Directive – Give only the number of lines in the data that contain the word "lowest".

Rendered chart images
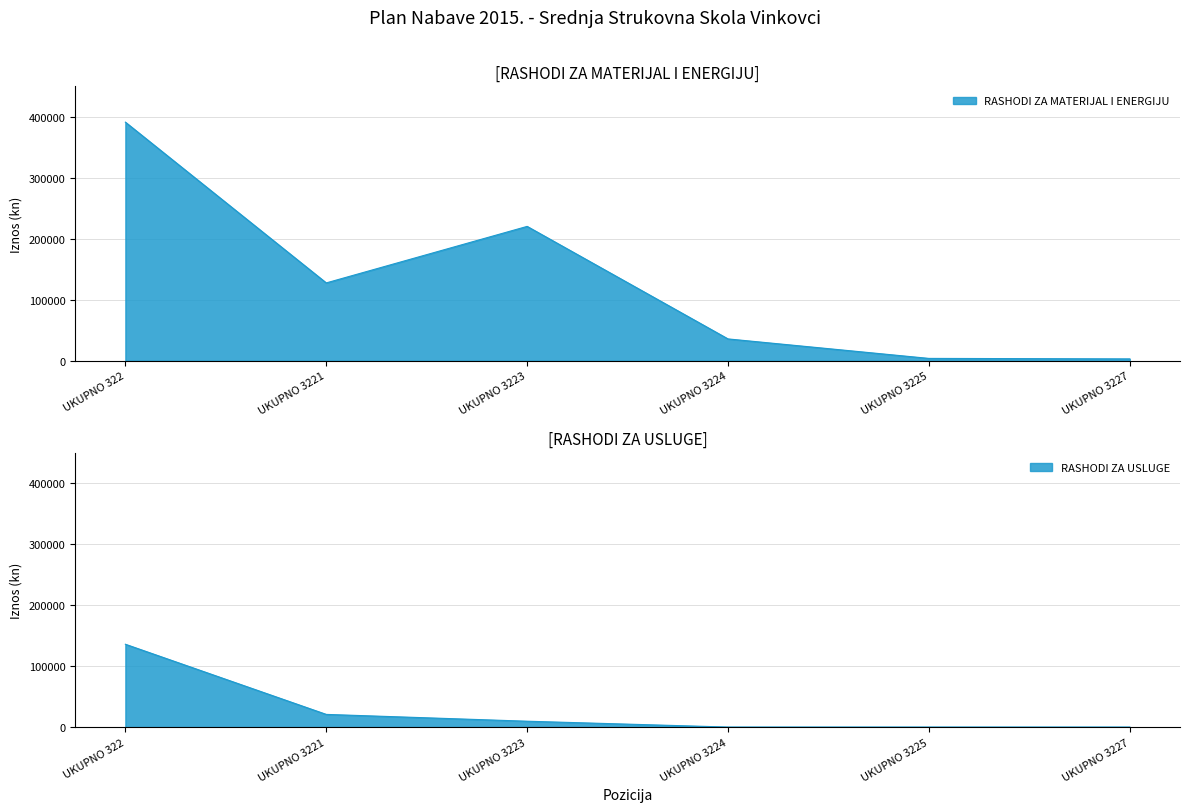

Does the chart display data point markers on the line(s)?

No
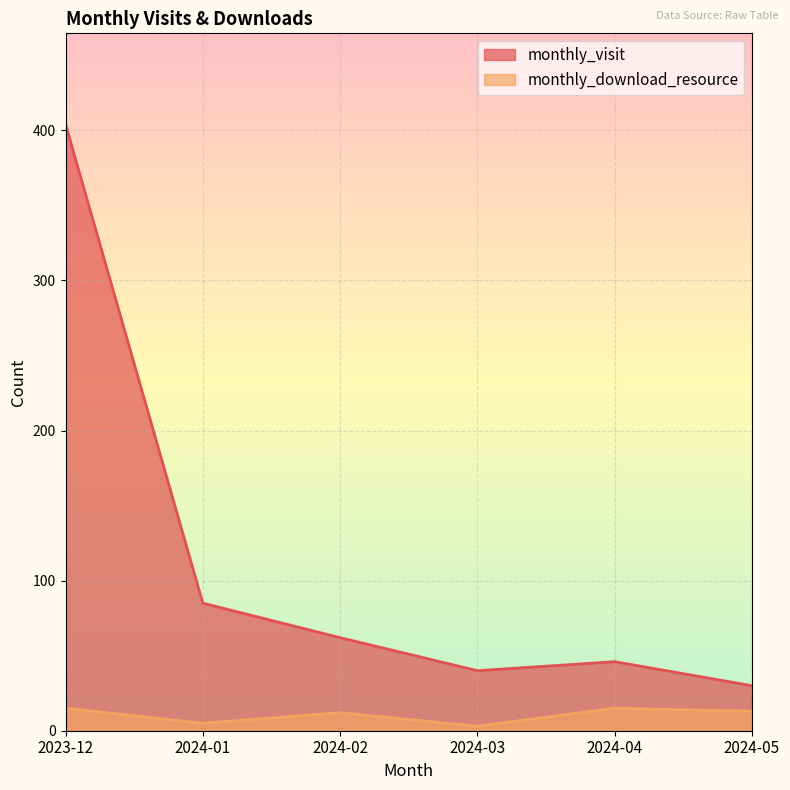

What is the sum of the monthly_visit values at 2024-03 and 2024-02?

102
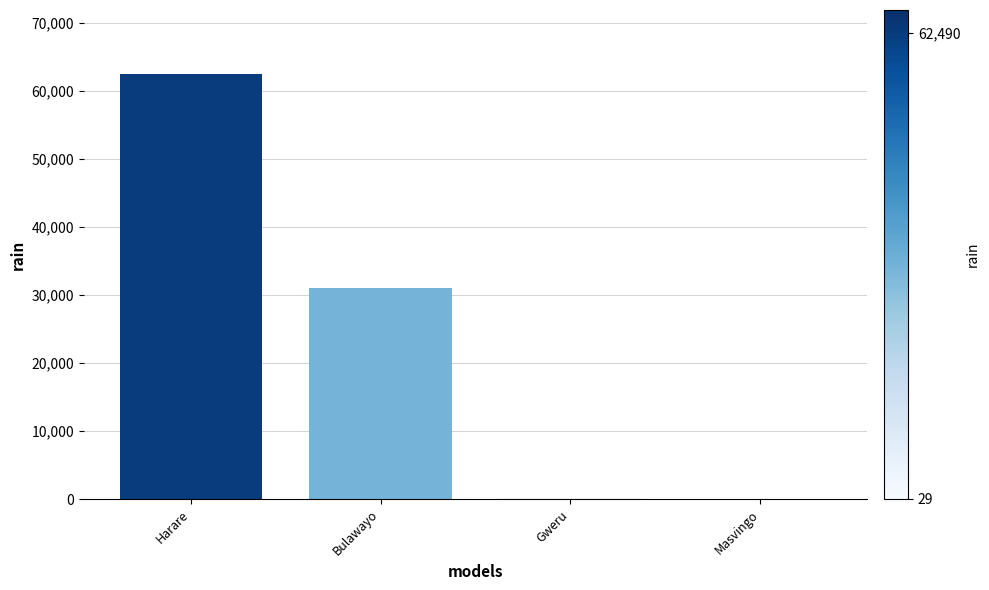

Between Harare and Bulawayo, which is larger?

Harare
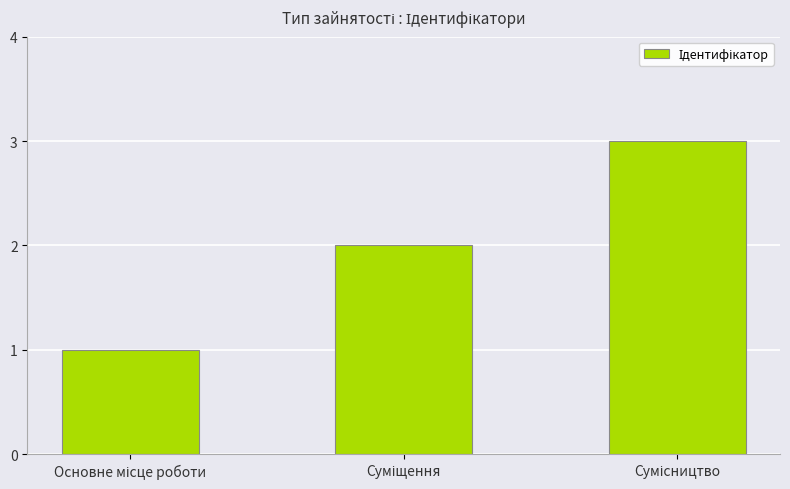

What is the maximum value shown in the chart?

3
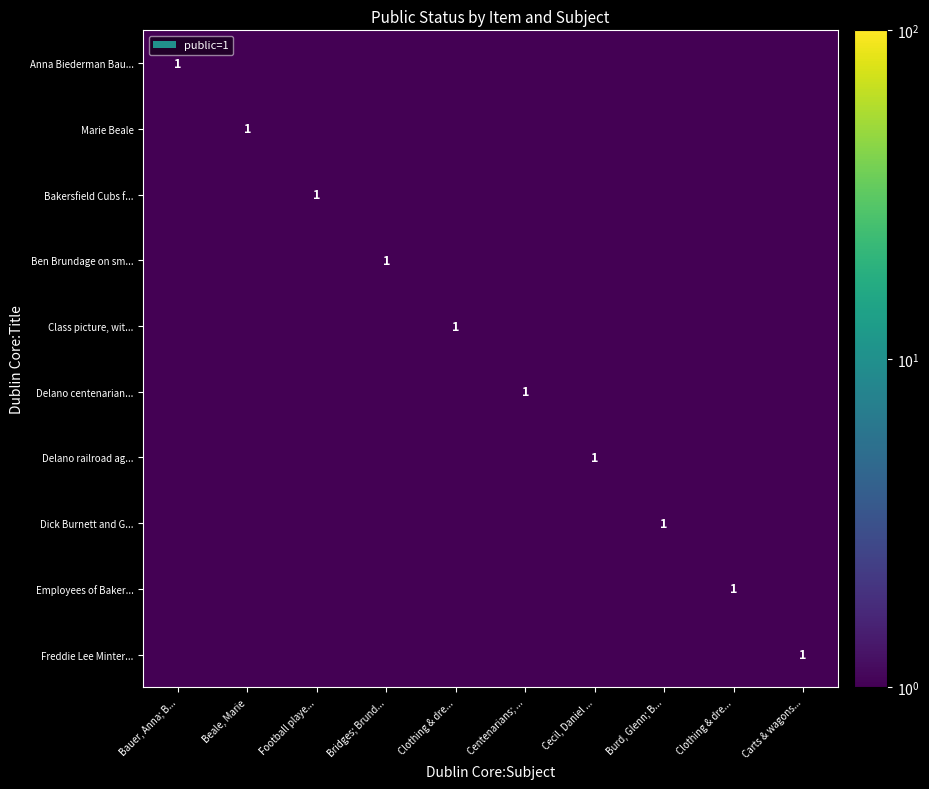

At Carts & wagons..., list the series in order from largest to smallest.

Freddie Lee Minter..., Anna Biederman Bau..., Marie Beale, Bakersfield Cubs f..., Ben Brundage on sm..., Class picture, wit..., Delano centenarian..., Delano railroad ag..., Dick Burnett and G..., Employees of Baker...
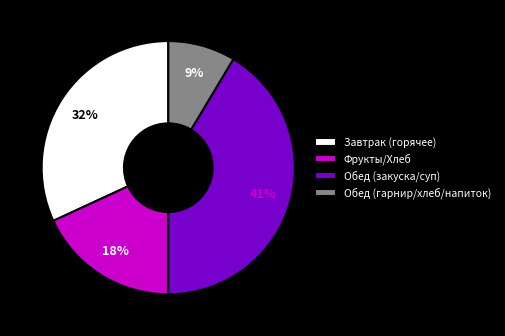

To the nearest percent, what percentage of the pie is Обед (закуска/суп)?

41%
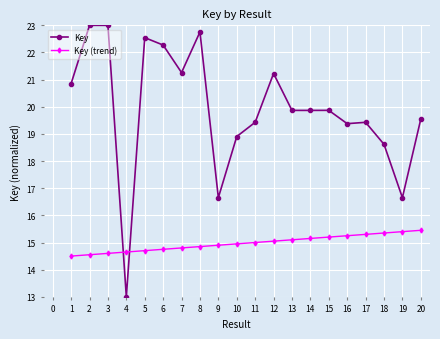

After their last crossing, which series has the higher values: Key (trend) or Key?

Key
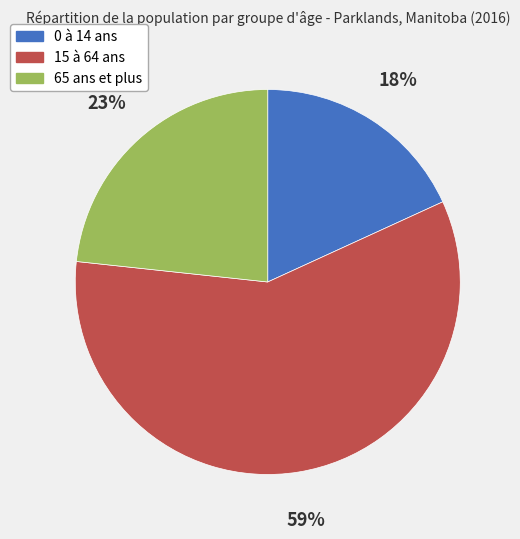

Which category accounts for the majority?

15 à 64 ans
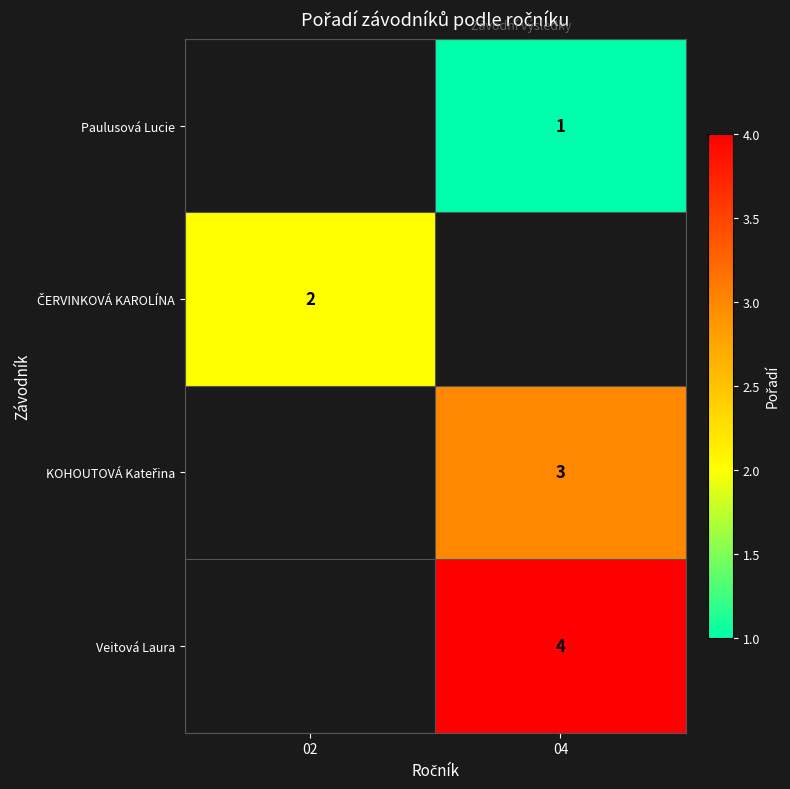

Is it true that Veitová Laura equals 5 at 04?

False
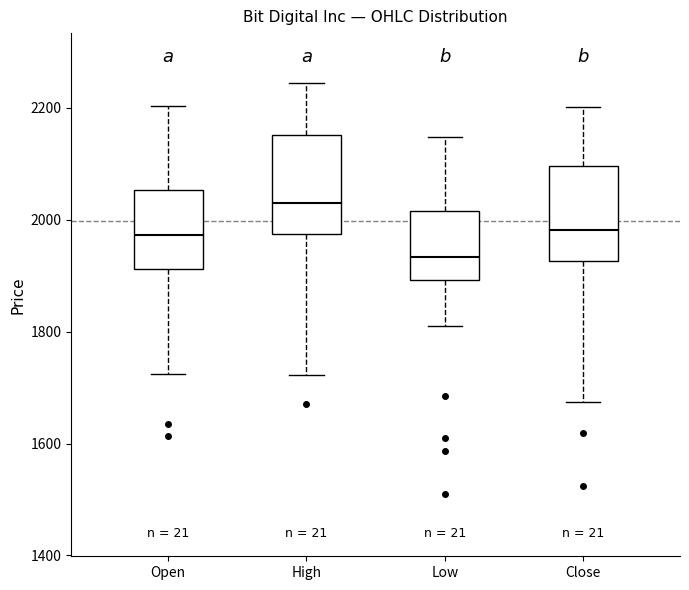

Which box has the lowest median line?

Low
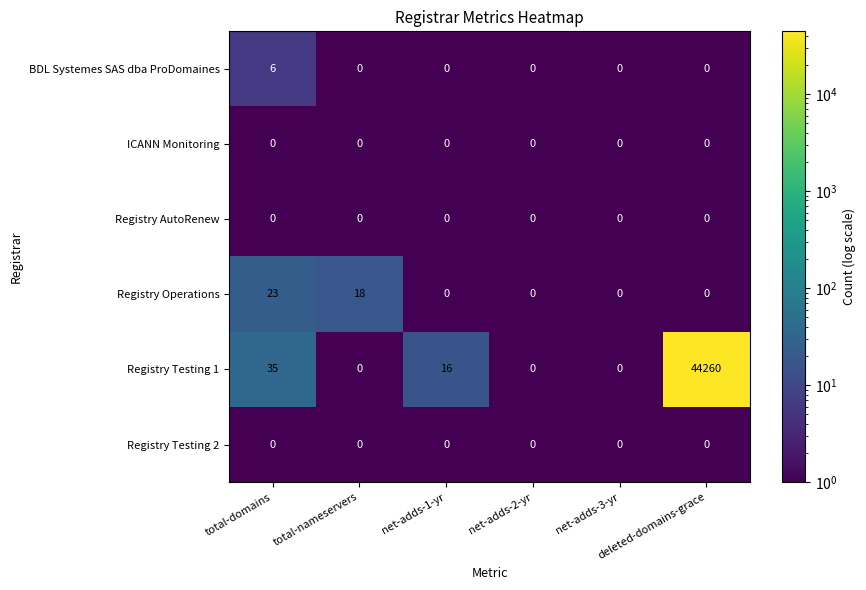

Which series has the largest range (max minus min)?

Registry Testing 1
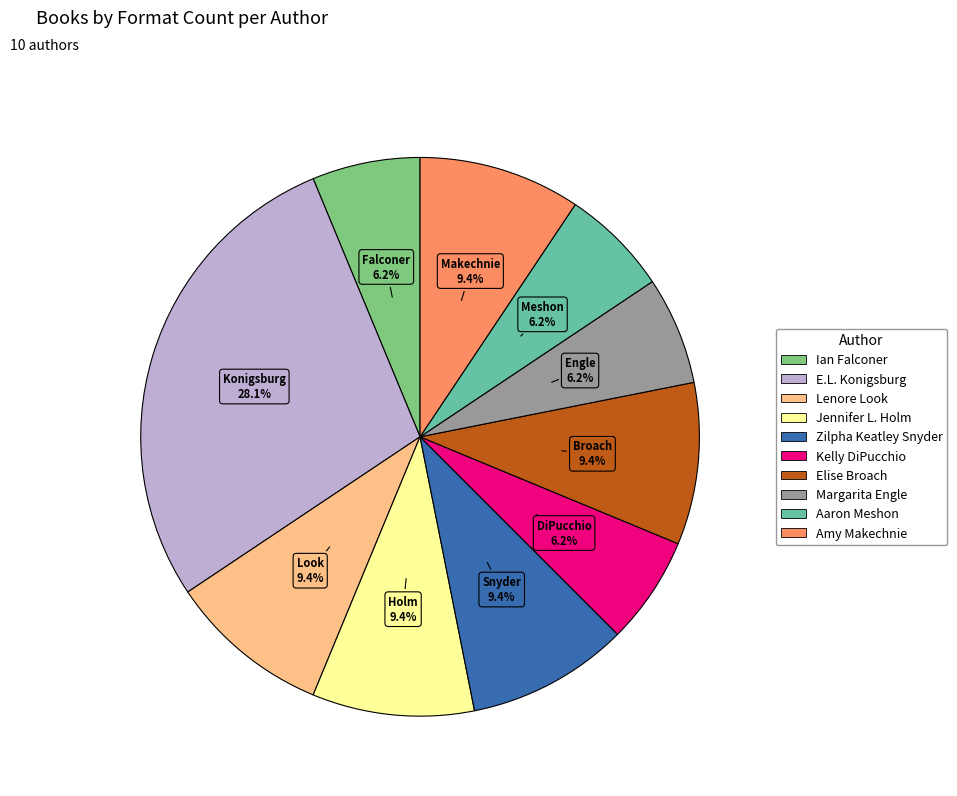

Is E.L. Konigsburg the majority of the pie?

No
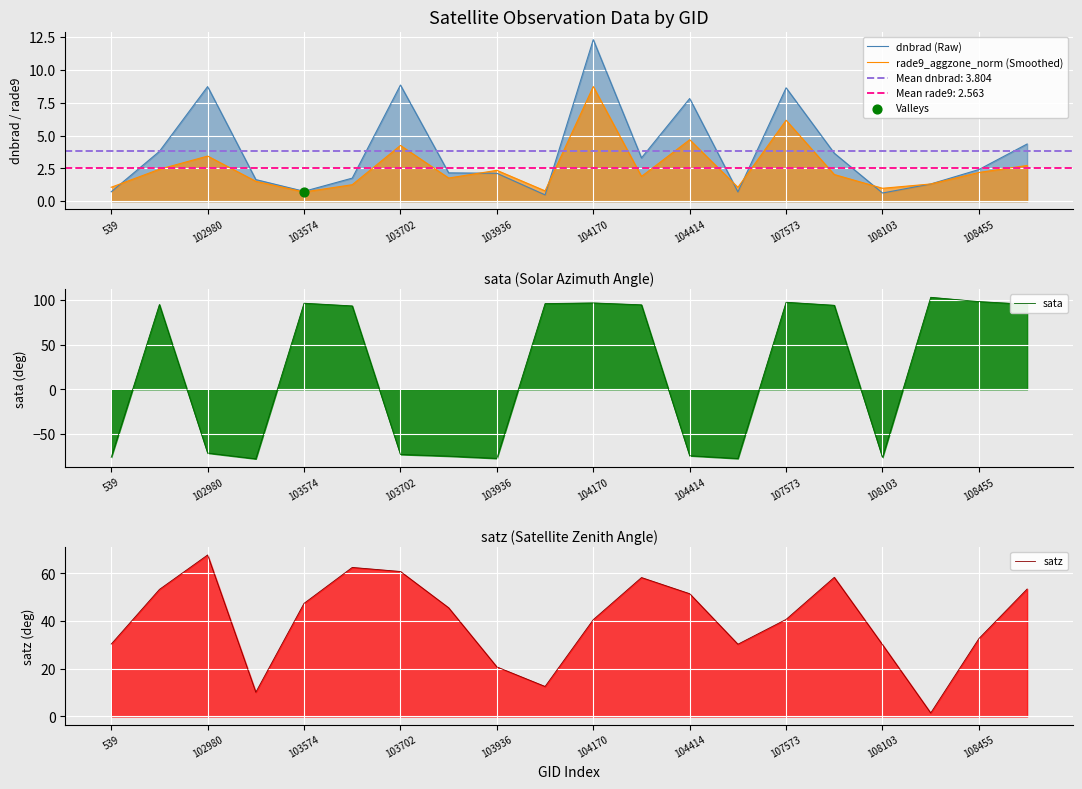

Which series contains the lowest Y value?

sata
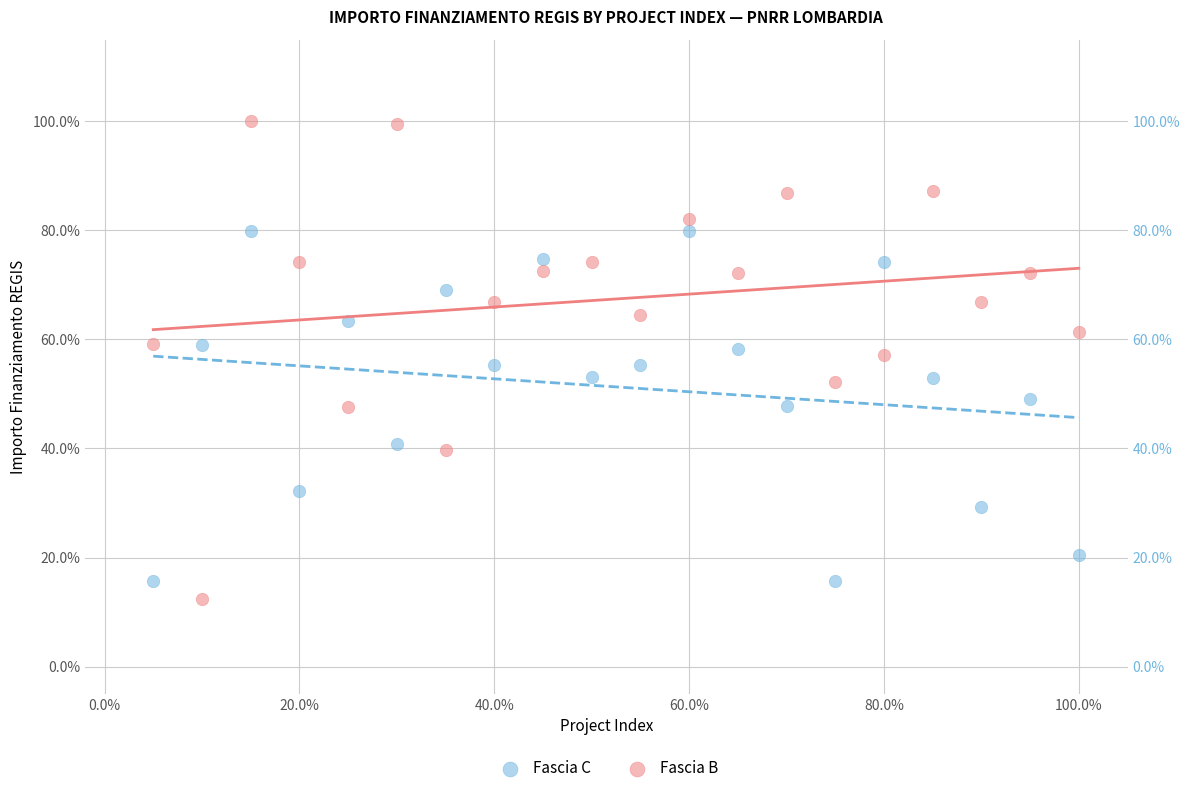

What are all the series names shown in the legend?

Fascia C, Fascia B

Your solution – 2